Best Practices for Publishing Scientific Datasets
Based on our analysis, we have identified a set of best practices that can improve how datasets are discovered, reused and cited.
Dataset metadata should be on pages that are accessible to web crawlers and that provide metadata in machine-readable formats in order to improve discoverability.
Publishing metadata on sites that are likely to be more persistent than personal web pages will facilitate data reuse and citation. Indeed, during our analysis of Dataset Search, we noted a very high rate of turnover — many URLs that hosted a dataset one day did not have it a few weeks or months later. Data repositories, such as Figshare, Zenodo, DataDryad, Kaggle Datasets and many others, are a good way to ensure dataset persistence. Many of these repositories have agreements with libraries to preserve data in perpetuity.
With datasets often published in multiple repositories, it would be useful for repositories to describe the provenance information more explicitly in the metadata. The provenance information helps users understand who collected the data, where the primary source of the dataset is, or how it might have changed.
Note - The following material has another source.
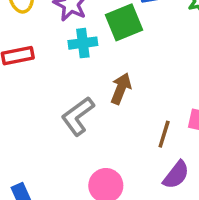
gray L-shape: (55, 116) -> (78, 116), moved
Datasets should include licensing information, ideally in a machine-readable format. Our analysis indicates that when dataset providers select a license, they tend to choose a fairly open one. So, encouraging and enabling scientists to choose licenses for their data will result in many more datasets being openly available.
- Assigning persistent identifiers (such as DOIs)
DOIs are critical for long-term tracking and useability. Not only do these identifiers allow for much easier citation of datasets and version tracking, they are also dereferenceable: if a dataset moves, the identifier can point to a different location.
Releasing Metadata for Datasets with Persistent Identifiers
As part of the announcement today, we are also releasing a subset of our corpus for others to use. It contains the metadata for more than three million datasets that have DOIs and other types of persistent identifiers –- these are the datasets that are the most easily citable. Researchers can use this metadata to perform deeper analysis or to build their own applications using this data. For example, much of the growth of DOI usage appears to have been within the last decade. How does this timeframe relate to the datasets covered in the corpus? Is the DOI usage distribution uniform across datasets, or are there significant differences between research communities?
We will update the dataset on a regular basis. Finally, we hope that focusing this data release on datasets with persistent citable identifiers will encourage more data providers to describe their datasets in more detail and to make them more easily citable.
In conclusion, we hope that having data more discoverable through tools such as Google’s Dataset Search will encourage scientists to share their data more broadly and do it in a way that makes data truly FAIR.